The government of Argentina is attempting to dismiss the strength of Wednesday’s rally in honor of Alberto Nisman, a prosecutor found dead the day before he was to testify before Congress against the President of Argentina. Senior government officials described the somber “March of Silence” as “an opposition march” having little to do with Nisman.

“We have seen signs with insults and offenses directed at the President,” said Aníbal Fernández, President Cristina Fernández de Kirchner’s (no relation) secretary general. He described the event repeatedly as “an opposition march” where “no one was honoring anybody.”

“Nothing has changed with what we have seen in the past: people telling her to die, that she is a mare, and they have no shame in exhibiting themselves like this,” Fernández said, indicating the insults directed at the President.

In statements published by Argentina’s La Nación Friday, Fernández continued to attack the march, claiming it was “an attempt to destabilize,” and warning organizers: “Don’t even dream of it, they have no idea what they would be getting themselves into.” And of those attending the rally, he stated, “I think the only ones honoring the prosecutor there were his family,” adding, “There were people dying of laughter there, as if it were a picnic.”

While Fernández de Kirchner herself has not remarked on the rally, other officials, such as cabinet chief Jorge Capitanich, accused the marchers of lobbying “aggravated expressions” at the Pink House (the Argentine equivalent of America’s White House).

Wednesday’s rally, one month after Nisman’s death, attracted 400,000 people, despite the inhospitable rainy weather. Multiple representatives of Argentina’s Jewish community were in attendance, including the officers running the Argentine-Israeli Mutual Association (AMIA), whose bombing in 1994 Nisman was investigating.

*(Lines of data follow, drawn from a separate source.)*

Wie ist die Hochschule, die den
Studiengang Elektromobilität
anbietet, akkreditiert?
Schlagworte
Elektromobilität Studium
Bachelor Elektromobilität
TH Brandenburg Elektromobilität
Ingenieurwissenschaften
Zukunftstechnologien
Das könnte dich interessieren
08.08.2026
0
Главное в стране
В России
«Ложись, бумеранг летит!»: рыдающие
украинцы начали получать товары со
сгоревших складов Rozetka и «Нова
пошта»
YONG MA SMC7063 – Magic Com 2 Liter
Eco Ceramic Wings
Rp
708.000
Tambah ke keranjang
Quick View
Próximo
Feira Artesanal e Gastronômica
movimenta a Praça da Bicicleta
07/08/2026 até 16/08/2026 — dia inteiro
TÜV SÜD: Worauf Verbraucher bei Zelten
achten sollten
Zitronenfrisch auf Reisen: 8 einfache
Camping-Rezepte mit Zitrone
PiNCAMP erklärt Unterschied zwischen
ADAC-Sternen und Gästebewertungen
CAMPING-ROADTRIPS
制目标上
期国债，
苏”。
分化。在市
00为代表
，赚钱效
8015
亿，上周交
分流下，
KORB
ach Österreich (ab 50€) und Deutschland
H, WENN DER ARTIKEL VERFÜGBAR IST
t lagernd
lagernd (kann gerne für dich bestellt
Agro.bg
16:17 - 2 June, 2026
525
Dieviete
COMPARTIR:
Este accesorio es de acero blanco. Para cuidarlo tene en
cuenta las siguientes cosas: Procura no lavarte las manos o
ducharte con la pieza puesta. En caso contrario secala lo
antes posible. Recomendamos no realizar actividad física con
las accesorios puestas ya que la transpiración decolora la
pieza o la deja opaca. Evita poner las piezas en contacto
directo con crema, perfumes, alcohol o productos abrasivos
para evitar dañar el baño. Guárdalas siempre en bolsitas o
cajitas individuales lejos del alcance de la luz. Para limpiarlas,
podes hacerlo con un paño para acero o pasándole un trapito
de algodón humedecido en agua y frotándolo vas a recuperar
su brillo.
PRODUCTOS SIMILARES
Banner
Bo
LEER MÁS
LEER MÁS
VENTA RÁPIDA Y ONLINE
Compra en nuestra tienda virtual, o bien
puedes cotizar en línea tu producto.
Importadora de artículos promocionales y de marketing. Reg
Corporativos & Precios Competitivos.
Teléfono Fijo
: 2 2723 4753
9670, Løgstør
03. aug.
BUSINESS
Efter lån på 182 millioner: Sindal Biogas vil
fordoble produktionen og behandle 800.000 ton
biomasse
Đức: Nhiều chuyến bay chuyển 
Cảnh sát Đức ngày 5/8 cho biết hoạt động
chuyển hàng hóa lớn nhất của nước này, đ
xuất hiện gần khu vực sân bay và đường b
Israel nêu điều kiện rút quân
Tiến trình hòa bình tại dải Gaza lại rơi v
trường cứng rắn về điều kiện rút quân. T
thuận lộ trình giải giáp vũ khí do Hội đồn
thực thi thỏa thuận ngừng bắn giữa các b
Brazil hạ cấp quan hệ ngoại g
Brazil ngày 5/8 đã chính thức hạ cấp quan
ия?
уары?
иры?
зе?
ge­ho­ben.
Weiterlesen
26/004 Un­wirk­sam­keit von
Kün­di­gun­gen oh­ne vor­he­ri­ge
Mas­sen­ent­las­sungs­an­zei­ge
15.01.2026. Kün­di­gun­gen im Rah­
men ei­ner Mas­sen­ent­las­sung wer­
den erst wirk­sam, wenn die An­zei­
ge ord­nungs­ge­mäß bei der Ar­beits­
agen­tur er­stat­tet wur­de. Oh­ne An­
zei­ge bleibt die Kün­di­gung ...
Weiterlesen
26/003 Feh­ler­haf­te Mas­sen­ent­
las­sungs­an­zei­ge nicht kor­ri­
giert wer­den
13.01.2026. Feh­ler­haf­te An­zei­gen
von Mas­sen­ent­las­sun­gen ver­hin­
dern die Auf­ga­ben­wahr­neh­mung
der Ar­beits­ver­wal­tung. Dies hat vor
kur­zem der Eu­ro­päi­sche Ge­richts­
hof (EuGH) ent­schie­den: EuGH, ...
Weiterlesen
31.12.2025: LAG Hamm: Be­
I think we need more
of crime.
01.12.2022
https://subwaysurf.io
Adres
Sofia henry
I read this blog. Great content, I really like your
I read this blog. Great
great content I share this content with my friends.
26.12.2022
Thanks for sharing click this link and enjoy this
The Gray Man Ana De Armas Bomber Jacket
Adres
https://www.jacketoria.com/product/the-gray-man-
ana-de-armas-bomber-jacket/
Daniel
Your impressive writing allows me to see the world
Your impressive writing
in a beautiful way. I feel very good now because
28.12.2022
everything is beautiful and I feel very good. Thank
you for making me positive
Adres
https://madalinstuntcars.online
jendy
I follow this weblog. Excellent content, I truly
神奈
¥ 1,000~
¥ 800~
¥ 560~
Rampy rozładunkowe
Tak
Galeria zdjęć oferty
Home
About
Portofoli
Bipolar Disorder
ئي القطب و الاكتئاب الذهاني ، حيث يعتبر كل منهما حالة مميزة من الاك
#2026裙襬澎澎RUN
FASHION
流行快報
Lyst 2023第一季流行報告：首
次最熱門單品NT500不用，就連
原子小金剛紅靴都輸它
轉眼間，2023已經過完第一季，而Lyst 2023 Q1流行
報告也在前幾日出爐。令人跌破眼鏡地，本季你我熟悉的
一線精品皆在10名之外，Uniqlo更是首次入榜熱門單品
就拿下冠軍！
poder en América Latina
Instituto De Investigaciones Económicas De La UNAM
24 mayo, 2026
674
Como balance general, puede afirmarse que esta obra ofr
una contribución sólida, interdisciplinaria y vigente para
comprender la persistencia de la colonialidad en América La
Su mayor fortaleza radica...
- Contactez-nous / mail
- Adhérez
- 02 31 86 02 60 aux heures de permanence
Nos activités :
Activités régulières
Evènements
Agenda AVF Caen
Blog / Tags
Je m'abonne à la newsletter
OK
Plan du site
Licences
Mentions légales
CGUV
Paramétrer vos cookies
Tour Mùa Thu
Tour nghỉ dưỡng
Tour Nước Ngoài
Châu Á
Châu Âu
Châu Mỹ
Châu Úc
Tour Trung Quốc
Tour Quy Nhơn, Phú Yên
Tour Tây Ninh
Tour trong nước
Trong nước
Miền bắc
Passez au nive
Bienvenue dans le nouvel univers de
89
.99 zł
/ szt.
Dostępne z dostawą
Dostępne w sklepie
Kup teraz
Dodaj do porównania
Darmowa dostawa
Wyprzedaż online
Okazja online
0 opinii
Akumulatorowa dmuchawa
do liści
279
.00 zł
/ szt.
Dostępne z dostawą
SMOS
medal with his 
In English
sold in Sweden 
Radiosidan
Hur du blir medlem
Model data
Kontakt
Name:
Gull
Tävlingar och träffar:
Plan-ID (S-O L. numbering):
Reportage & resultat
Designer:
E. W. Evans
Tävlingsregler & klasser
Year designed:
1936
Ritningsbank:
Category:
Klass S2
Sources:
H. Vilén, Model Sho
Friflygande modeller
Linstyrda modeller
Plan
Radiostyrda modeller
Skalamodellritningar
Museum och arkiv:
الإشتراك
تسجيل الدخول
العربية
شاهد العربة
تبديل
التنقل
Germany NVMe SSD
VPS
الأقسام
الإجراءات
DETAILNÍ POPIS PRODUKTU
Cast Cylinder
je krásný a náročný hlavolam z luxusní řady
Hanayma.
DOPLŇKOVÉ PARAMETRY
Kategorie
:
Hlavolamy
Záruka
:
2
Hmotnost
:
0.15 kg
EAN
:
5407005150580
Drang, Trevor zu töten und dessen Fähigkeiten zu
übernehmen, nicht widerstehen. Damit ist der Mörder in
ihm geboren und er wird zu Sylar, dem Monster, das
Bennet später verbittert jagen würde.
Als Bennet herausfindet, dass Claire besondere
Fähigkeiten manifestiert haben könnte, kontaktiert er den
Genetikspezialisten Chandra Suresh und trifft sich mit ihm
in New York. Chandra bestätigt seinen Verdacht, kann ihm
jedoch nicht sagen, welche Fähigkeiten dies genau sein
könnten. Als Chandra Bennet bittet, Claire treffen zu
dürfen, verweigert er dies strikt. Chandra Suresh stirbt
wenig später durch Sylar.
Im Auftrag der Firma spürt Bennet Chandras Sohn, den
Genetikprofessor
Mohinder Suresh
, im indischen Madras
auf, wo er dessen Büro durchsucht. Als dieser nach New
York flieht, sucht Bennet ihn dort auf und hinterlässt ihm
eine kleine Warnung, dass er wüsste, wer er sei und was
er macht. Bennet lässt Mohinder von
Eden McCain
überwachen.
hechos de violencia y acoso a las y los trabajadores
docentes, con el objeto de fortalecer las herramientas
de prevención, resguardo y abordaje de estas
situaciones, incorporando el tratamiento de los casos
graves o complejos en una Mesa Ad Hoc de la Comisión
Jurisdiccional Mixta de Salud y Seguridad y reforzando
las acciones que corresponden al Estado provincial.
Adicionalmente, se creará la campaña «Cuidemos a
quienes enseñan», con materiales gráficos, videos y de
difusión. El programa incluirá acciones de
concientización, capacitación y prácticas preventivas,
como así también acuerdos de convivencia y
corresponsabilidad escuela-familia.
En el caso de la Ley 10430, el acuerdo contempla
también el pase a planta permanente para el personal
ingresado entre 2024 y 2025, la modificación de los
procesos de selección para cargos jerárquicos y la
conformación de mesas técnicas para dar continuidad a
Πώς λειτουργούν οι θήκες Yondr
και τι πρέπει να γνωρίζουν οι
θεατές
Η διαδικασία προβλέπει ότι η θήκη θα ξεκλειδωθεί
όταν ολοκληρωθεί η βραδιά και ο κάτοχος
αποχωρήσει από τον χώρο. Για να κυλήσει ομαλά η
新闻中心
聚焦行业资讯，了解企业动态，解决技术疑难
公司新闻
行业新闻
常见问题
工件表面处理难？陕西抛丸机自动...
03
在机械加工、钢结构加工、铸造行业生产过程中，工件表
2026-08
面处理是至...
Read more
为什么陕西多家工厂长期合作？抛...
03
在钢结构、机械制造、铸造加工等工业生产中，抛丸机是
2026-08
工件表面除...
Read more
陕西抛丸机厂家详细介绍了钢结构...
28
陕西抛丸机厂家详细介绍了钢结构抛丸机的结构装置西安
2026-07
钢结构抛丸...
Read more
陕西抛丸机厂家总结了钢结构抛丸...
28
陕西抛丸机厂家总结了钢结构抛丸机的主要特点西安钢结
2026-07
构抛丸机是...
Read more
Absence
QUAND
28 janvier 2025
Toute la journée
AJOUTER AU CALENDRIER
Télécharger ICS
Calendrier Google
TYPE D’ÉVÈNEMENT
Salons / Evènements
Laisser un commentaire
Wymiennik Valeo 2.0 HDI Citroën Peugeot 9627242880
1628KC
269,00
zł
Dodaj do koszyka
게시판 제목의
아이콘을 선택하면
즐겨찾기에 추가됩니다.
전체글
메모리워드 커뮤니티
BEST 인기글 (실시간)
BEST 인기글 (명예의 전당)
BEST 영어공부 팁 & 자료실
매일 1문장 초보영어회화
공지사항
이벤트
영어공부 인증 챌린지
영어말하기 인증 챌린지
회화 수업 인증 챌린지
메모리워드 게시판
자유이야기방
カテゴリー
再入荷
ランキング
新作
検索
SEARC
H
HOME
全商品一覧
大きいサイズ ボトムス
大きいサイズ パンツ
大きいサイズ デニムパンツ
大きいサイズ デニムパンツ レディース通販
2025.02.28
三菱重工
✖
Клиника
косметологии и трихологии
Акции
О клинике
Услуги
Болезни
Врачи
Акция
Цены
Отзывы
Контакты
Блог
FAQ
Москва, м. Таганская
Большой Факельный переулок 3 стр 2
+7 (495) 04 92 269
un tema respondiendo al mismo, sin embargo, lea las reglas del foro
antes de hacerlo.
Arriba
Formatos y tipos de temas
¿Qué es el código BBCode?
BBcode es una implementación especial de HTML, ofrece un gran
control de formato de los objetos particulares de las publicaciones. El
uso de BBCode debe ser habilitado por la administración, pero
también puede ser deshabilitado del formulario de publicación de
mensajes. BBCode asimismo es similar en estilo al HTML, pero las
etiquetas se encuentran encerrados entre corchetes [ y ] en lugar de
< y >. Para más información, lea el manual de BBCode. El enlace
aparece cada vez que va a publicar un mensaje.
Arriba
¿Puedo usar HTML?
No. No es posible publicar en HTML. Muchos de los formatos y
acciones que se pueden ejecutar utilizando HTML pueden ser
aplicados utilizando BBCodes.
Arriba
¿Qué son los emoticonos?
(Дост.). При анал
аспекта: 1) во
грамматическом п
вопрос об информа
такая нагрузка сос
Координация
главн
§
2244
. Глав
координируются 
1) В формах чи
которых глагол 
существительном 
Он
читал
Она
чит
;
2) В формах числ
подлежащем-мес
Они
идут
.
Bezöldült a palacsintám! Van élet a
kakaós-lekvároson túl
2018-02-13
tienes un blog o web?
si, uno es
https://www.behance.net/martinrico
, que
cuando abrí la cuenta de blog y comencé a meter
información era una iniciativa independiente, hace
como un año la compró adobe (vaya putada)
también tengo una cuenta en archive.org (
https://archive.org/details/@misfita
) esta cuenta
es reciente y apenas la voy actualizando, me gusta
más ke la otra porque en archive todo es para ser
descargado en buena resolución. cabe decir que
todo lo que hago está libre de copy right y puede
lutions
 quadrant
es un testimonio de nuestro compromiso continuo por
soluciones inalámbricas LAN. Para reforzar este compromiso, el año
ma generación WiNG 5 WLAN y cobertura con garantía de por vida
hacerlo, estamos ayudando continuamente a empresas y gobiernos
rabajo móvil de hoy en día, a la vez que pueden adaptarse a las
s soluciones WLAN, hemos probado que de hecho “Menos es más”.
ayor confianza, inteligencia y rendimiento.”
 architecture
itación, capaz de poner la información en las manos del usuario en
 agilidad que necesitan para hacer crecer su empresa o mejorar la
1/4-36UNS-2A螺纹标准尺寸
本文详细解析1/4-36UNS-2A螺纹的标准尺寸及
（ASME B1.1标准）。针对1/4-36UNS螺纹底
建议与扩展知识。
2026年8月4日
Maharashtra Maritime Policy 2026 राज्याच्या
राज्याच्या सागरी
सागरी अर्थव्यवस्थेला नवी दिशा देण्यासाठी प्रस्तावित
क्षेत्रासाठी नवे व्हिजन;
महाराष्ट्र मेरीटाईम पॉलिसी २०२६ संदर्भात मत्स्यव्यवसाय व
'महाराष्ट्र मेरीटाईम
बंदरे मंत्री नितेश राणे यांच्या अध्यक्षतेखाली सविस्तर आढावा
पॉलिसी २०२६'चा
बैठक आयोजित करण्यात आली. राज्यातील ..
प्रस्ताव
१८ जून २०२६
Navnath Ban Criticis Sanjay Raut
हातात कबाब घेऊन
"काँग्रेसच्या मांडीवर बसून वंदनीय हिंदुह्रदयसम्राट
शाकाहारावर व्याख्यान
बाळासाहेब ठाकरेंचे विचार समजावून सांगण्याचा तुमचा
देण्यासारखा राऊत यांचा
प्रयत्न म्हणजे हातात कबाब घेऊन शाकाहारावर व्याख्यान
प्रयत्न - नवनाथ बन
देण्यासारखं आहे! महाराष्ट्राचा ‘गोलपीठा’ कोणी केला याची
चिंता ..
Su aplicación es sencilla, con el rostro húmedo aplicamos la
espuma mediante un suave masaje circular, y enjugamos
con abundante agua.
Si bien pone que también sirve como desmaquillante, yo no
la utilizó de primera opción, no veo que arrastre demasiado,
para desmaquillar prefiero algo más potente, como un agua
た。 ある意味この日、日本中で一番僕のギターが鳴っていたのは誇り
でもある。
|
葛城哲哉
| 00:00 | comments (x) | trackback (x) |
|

Nisman was found with a bullet wound in his forehead on January 18 in his home. The next day, Nisman was to present to Argentina’s Congress a nearly 300-page report that accused Fernández de Kirchner of conspiring to protect the Hezbollah-linked terrorists responsible for the AMIA bombing to secure favorable gas prices from the Iranian government.

Fernández de Kirchner has denied charges of conspiracy with Iran and, instead, claimed that a cabal of secretive former government agents duped Nisman into believing she plotted in such a way to smear her name. Another prosecutor has picked up the case since Nisman’s death and formally charged Fernández de Kirchner and her Foreign Minister, Héctor Timerman, with the accusations.

Prosecutor Viviana Fein, entrusted with the investigation into Nisman’s death, has revealed little pertaining to the evidence surrounding the case. She has faced criticism in light of a witness’s claim that she saw Argentine law enforcement officials engaging in highly unprofessional behavior at the scene of the crime, including using Nisman’s kitchen appliances to make themselves coffee and laughing loudly during the initial investigation. Fein announced Friday that the witness, who told media outlets she “lives in fear,” had “modified her testimony regarding the situation” and accused the media of having intimidated the witness into making accusations.